Load Shedding Model Considering Transmission Line Electro-thermal Behaviours Impacted by Ambient Factors

Abstract

The ambient factors significantly influence the maximum ampacity of the overhead transmission lines (OTL), therefore the load shedding model allowing for the constraint of line maximum ampacity calculated in the typical ambient condition may be inaccurate. Here we propose an improved load shedding model that considers the impact of ambient factors on electro-thermal behaviours of OTL. Based on the thermal balance equation of OTL, the influence of the electro-thermal resilient effect of the lines on the transmission capacity of OTL is analyzed.
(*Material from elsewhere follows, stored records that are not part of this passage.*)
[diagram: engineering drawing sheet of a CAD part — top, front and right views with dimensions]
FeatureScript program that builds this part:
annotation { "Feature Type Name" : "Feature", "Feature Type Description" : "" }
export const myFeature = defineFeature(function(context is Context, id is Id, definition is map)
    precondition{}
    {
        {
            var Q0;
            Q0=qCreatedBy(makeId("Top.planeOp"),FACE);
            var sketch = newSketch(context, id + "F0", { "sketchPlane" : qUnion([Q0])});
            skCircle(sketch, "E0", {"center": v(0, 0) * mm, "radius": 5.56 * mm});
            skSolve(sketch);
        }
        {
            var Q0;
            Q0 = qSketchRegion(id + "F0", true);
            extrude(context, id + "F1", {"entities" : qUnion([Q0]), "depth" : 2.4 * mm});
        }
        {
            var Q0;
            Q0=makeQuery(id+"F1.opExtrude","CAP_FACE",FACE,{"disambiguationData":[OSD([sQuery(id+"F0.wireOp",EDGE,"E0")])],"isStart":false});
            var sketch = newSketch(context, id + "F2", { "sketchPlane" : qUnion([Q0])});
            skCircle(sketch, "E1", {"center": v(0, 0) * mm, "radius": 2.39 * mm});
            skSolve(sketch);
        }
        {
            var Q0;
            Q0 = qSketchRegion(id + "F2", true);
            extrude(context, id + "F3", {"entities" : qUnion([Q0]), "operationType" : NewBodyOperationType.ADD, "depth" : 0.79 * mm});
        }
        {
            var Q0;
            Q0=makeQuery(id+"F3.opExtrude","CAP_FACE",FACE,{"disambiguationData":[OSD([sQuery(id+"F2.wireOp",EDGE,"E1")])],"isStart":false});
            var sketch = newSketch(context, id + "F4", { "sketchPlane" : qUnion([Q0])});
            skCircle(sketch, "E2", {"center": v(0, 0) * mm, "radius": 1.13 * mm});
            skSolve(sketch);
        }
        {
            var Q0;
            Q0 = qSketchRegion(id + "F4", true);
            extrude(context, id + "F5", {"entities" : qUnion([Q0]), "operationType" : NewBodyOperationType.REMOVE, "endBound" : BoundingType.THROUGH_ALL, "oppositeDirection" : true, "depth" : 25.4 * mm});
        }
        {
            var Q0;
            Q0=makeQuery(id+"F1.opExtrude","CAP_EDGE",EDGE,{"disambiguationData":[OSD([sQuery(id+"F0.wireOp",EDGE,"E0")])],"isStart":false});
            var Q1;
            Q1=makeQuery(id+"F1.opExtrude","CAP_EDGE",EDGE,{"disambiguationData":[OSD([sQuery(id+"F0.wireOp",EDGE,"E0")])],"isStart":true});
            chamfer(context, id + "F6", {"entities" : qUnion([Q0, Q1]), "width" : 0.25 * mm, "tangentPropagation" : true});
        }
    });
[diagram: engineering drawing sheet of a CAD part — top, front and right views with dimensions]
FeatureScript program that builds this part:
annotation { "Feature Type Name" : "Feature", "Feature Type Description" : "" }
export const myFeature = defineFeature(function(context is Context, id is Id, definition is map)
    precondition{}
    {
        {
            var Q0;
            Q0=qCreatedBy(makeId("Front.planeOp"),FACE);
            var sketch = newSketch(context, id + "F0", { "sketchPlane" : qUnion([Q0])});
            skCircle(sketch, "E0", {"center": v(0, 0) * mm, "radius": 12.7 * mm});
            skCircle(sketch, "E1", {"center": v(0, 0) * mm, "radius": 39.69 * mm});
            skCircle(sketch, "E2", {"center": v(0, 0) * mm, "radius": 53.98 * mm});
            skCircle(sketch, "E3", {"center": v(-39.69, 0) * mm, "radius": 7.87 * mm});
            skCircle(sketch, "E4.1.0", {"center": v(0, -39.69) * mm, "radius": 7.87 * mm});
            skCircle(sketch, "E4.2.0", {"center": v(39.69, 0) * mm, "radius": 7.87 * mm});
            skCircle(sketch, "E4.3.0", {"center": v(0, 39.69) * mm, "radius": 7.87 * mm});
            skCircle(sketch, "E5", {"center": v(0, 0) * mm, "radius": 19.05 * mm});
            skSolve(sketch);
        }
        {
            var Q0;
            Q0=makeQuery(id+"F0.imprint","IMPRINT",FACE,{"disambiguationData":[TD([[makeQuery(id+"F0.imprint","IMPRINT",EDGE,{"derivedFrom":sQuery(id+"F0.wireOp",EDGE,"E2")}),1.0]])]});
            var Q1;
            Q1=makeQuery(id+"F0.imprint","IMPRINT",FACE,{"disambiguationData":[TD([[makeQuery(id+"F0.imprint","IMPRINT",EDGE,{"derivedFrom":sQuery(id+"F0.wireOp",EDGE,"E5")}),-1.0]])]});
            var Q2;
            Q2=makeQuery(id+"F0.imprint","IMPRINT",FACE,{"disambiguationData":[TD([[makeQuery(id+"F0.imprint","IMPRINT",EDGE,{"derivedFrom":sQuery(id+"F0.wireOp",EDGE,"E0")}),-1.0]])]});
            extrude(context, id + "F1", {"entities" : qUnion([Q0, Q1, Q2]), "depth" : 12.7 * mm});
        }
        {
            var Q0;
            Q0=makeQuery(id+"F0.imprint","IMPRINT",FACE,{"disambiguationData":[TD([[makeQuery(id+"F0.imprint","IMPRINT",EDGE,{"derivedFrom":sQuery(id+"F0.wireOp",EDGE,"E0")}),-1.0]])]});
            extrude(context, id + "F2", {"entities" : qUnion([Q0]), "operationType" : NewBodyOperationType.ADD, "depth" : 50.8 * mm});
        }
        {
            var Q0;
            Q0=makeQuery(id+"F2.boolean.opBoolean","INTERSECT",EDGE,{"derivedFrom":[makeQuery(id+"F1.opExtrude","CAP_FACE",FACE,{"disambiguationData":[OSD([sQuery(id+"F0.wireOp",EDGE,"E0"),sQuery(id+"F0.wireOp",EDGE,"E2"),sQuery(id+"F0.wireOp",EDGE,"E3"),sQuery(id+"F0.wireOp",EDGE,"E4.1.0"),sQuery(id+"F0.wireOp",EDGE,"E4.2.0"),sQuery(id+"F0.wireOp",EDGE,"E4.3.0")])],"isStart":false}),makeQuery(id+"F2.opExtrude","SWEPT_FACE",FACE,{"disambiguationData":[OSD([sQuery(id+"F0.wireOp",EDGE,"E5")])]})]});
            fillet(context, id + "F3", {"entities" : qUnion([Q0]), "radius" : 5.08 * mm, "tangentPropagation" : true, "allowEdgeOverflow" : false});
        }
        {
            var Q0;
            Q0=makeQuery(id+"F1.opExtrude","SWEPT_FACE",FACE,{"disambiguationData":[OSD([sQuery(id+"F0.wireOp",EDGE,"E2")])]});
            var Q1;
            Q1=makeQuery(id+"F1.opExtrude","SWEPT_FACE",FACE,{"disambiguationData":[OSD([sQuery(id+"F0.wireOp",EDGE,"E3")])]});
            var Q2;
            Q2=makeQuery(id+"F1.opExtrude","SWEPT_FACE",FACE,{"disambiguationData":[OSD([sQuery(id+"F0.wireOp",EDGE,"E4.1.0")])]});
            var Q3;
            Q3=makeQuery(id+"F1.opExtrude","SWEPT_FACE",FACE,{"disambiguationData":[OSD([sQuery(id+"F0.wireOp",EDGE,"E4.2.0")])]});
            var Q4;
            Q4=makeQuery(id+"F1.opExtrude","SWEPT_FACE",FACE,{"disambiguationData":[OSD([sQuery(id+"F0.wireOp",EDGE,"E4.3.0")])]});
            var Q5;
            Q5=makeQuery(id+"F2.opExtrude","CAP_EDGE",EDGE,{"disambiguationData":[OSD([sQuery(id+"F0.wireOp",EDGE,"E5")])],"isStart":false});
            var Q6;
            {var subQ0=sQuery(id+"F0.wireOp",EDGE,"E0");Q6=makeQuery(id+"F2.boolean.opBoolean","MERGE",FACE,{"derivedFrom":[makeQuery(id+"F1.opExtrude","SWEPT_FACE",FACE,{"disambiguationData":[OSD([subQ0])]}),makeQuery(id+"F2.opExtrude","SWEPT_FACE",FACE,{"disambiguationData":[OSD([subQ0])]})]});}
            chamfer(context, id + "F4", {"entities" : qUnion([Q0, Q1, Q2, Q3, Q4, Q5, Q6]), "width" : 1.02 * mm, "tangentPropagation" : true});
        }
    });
A steady-state electro-thermal coupling power flow (ETC-PF) model considering the influence of ambient parameters is established where the line temperature and serial resistance are treated as the system state variables. Then, the load shedding model taking the minimum power outage loss as the objective is proposed based on the ETC-PF model, which takes the line’s maximum allowable operating temperature as its safety constraint and considers various control measures. To simplify the solution process, an improved iterative linear programming (LP) algorithm is adopted to solve the proposed model. Case study demonstrate that the proposed method can fully exploit the electro-thermal resilient effect of the OTL while ensuring line safety according to the different ambient parameters of OTL, and obtain a more reasonable load shedding scheme with the minimum power outage loss.